» **LATIHAN A**:
Salin bagian teks sumber tentang obat diuretik mulai dari "osmotiknya dan akan" sampai dengan "obat tidak terlihat.", termasuk kedua ujungnya.
» **LATIHAN B**:
Teruskan teks tentang pengaruh thiazide dan pituitrin terhadap volume urin tikus, dimulai setelah kalimat terakhirnya.

» **TEKS SUMBER**:
Apabila diberikan rute subcutan konsentrasi NaCl hendaknya rendah, sebab jika konsentrasi

yang diberikan tinggi akan menyebabkan mobilisasi cairan ke interstitial semakin tinggi dan

oedema semakin parah.

Pada tikus yang diberikan sediaan thiazide, volume urin yang didapat tidak terlalu

banyak. Thiazide bekerja terutama pada tubulus distal untuk menurunkan reabsorpsi Na+ dengan

menghambat kontransporter Na+/Cl- pada membran lumen. Obat-obat ini memiliki sedikit efek

pada tubulus proksimal. Akibatnya, obat-obat ini dapat meningkatkan konsentrasi Na+ dan Cl-

pada cairan tubulus. Selain itu, thiazide juga dapat menurunkan kandungan Ca+ di dalam urin

dengan meningkatkan reabsorpsi Ca+. hal ini berlawanan dengan Loop diuretic yang dapat

meningkatkan konsentrasi Ca+ di dalam urin.

Page 10: Laporan Diuretikum 8 Mei 2012

Tikus yang diberikan sediaan pituitrin 1% secara subkutan, volume urin yang didapat

sedikit. Hal ini disebabkan karena sediaan ini merupakan sediaan antidiuretik hormon atau yang

dikenal dengan vasopressin. Vasopressin ini merupakan suatu oktapeptid yang diproduksi oleh

sel saraf dalam nukleus supraoptikus dan paraventrikularis di hipothalamus. Mekanisme yang

terjadi adalah mekanisme endokrin. Saat kadar antidiuretik hormon tinggi maka urin yang

dihasilkan rendah dan sebaliknya. Efek ADH bermacam-macam, namun yang paling menonjol

adalah di bagian duktus koligentes. Karena bagian ini memiliki peranan penting dalam koservasi

air dalam tubuh.pada saat cairan dalam tubuli mencapai daerah segmen kortikal duktus

koligentes, cairan ini cenderung hipotonik akibat efek pompa Cl- di daerah ansa henle ascendens

yang tebal. Dalam keadaan dehidrasi atau adanya depresi volume cairan tubuh, kadar ADH akan

meningkat, akibatnya sel-sel duktus koligentes baik segmen kortikal maupun segmen medular

menjadi permeabel terhadap air. Air akan bergerak secara pasif sepanjang daerah yang berbeda

osmotiknya dan akan direabsorbsi dari tubuli, dan hal ini akan menyebabkan osmolaritas urin

makin meningkat. Hasil pemberian pituitrin ada yang menunukkan ekskresi urin, padahal

seharusnya tidak ada ekskresi. Hal tersebut disebabkan perlakuan pemberian air minum yang

seharusnya tidak diberikan menyebabkan daya kerja obat tidak terlihat.

» **DATA TERSEDIA**:

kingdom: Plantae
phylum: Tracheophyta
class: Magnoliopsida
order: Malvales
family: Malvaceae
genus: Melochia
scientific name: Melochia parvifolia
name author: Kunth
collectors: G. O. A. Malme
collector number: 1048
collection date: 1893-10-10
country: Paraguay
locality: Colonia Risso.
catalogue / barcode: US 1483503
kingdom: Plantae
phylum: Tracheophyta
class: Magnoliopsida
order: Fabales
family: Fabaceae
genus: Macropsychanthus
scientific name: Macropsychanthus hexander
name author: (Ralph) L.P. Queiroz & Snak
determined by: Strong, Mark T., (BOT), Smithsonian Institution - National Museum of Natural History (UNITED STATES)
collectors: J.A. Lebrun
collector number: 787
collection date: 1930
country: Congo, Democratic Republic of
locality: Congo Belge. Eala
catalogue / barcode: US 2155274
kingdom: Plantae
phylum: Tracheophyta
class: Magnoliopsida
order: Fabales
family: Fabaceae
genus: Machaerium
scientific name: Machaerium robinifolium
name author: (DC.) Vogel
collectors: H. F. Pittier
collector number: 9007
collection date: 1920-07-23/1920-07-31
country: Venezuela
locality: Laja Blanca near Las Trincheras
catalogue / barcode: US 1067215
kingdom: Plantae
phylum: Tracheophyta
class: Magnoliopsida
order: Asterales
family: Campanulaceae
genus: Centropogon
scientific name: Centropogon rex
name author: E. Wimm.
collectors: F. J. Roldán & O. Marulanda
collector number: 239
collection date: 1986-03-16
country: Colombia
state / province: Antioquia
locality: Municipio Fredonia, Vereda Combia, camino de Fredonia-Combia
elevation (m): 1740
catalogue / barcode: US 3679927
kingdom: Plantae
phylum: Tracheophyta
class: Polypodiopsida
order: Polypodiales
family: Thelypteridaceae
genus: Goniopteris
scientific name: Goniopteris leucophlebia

» **JAWABAN A**:
osmotiknya dan akan direabsorbsi dari tubuli, dan hal ini akan menyebabkan osmolaritas urin

makin meningkat. Hasil pemberian pituitrin ada yang menunukkan ekskresi urin, padahal

seharusnya tidak ada ekskresi. Hal tersebut disebabkan perlakuan pemberian air minum yang

seharusnya tidak diberikan menyebabkan daya kerja obat tidak terlihat.

» **JAWABAN B**:
Pada tikus yang diberikan sediaan caffein, volume urin yang didapat jumlahnya tidak

terlalu banyak. Caffein termasuk ke dalam golongan obat diuretik osmotik dan dapat

menyebabkan berbagai derajat diuresis. Hal ini terjadi karena kemampuan zat-zat ini untuk

mengangkut air bersama ke dalam cairan tubulus. Bila zat-zat yang disaring berikutnya

mengalami sedikit atau tidak diabsorpsi sama sekali, kemudian zat yang disaring akan

menyebabkan peningkatan pengeluaran urin. Hanya dalam jumlah kecil dari garam-garam yang

ditambahkan dapat juga diekskresikan.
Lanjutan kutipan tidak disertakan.